The tiny pacific archipelago of Palau has welcomed the offer of a new 40 metre patrol boat to help control illegal fishing in its California-sized marine reserve. 

Commercial fishing and oil drilling, which are considered to be two of the biggest threats to the world’s oceans, are banned in 500,000-square kilometre area but the nation only has one long range patrol vessel to help support its work.

President Tommy Remengesau has now announced that two Japanese non-government organisations — Nippon Foundation and the Sasakawa Peace Foundation — have agreed to step in. 

In a project, which is expected to cost more than $30 million, the two charities will supply a 40 metre patrol boat as well as covering fuel and maintenance costs. The boat is not expected to be handed over until late 2017. 

Speaking after the reserve had been approved by congress last year President Tommy E. Remengesau Jr said that the movement proved that a “small island nation can have a big impact on the ocean”.

“Creating this sanctuary is a bold move that the people of Palau recognise as essential to our survival.

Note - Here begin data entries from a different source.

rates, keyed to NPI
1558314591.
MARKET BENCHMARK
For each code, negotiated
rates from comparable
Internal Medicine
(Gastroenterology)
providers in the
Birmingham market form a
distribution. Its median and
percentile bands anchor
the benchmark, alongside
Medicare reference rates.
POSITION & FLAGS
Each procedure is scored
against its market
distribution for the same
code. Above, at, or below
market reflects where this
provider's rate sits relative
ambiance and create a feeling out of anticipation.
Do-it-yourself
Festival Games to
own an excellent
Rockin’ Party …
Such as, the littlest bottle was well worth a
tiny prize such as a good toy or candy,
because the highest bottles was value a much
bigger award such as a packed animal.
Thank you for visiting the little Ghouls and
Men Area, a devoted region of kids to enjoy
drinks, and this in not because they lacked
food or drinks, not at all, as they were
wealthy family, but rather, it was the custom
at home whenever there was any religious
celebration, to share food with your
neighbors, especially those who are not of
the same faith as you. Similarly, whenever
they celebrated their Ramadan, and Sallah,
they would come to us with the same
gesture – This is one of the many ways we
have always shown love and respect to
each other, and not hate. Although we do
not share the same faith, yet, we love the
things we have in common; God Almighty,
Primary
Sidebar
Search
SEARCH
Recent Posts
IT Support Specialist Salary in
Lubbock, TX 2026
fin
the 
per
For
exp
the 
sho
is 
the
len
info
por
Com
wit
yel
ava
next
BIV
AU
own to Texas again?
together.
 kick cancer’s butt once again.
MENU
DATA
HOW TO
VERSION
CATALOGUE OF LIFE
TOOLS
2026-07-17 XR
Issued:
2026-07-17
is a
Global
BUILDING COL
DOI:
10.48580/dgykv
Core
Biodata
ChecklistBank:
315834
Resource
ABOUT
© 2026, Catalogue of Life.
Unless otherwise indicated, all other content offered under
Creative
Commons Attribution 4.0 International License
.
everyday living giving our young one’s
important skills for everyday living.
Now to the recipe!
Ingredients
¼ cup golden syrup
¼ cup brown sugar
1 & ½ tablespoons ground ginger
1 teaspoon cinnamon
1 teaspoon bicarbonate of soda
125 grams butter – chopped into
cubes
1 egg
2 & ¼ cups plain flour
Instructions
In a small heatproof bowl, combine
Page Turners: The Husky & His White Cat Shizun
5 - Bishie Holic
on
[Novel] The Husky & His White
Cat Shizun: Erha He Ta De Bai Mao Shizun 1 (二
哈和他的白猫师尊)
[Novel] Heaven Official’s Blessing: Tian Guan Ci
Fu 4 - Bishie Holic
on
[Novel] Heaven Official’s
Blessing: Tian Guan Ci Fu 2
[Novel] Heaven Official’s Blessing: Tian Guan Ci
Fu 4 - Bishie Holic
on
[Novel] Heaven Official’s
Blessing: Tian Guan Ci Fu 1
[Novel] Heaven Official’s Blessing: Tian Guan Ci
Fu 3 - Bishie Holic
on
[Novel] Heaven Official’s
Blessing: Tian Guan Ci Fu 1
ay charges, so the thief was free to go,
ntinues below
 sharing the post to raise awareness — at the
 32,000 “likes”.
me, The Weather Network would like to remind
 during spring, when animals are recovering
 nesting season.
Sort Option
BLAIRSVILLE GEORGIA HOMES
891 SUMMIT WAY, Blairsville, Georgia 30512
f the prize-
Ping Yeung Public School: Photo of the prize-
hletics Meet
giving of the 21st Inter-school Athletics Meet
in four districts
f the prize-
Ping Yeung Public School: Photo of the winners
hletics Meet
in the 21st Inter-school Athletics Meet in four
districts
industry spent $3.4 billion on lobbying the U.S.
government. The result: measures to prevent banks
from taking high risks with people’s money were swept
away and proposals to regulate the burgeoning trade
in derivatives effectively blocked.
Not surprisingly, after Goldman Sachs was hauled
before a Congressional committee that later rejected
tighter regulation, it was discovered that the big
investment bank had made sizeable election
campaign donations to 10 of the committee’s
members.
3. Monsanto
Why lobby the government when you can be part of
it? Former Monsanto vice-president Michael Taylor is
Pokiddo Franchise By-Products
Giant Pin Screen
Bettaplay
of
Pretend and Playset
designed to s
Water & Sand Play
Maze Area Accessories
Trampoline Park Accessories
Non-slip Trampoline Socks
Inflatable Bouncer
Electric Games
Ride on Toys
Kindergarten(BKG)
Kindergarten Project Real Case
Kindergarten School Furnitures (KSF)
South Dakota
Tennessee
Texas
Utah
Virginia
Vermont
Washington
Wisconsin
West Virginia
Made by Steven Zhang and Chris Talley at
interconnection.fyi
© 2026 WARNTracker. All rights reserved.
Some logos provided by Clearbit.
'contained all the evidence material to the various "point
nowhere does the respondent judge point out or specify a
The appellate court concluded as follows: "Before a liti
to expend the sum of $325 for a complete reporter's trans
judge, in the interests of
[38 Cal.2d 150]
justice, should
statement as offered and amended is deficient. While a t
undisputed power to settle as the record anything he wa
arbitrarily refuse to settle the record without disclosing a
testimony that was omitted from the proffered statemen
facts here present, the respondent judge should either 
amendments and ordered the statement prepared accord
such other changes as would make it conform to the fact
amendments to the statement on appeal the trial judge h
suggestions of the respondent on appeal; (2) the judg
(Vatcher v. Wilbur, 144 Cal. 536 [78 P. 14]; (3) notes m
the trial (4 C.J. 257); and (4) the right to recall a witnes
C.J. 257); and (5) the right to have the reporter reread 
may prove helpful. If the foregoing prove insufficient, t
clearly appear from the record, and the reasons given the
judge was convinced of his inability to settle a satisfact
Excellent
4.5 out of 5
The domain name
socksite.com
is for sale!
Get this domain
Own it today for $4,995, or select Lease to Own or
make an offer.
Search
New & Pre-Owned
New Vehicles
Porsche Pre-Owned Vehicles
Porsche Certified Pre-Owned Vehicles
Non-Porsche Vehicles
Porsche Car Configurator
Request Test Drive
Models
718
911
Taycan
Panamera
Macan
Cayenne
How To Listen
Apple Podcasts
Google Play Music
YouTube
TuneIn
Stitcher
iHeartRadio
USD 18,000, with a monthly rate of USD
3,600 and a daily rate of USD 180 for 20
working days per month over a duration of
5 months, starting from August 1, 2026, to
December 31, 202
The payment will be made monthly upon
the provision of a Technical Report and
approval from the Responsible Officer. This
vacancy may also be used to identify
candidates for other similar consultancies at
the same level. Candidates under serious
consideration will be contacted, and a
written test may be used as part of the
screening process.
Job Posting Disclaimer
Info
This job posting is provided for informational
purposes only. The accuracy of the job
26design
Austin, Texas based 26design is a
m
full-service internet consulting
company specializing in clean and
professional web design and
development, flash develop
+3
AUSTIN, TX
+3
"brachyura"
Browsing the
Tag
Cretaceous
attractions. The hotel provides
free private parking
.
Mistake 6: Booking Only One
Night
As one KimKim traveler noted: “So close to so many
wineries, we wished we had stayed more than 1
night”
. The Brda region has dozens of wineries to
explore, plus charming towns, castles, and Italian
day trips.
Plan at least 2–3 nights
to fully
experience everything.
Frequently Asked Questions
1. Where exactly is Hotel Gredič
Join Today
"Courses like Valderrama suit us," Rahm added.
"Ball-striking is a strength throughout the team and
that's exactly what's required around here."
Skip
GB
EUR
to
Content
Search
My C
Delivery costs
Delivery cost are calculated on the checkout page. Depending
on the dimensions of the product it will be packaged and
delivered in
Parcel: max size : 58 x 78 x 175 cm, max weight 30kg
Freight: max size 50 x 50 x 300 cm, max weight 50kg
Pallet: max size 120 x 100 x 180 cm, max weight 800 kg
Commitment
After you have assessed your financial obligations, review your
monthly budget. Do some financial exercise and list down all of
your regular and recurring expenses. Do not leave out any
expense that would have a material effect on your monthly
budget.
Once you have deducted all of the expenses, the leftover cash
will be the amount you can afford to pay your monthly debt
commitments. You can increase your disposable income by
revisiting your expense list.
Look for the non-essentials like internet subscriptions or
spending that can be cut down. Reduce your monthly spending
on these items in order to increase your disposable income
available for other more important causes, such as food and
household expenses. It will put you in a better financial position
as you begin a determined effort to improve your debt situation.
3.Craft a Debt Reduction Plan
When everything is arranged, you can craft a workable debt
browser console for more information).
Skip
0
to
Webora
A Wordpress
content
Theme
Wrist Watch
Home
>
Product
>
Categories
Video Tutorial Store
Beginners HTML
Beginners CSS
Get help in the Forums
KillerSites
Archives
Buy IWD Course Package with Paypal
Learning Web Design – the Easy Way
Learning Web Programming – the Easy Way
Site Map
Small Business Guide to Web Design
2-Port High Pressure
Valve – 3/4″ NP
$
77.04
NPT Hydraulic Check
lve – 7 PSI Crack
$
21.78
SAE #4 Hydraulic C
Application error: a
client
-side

We want to lead the way in restoring the health of the ocean for future generations,” he added.

Palau has a strong history of marine conservation having created the world’s first shark sanctuary in 2009. Often cited as one of the “underwater wonders or the world” it is hoped that Palau can continue to develop as an eco-tourism destination.

"We're not just closing our waters and throwing away the key," President Remengesau explained at a United Nations oceans conference last year. "We're closing our waters because we will do our part in making sure that there's healthy stocks of fish in Palau that can migrate to other places, and that there are other options to grow the economy. 

"These are important ways to make a living and at the same time preserve the pristine environment that we have been blessed with in Palau."

The new marine reserve came just weeks after New Zealand announced plans to create a marine reserve the size of France in the Kermadec region.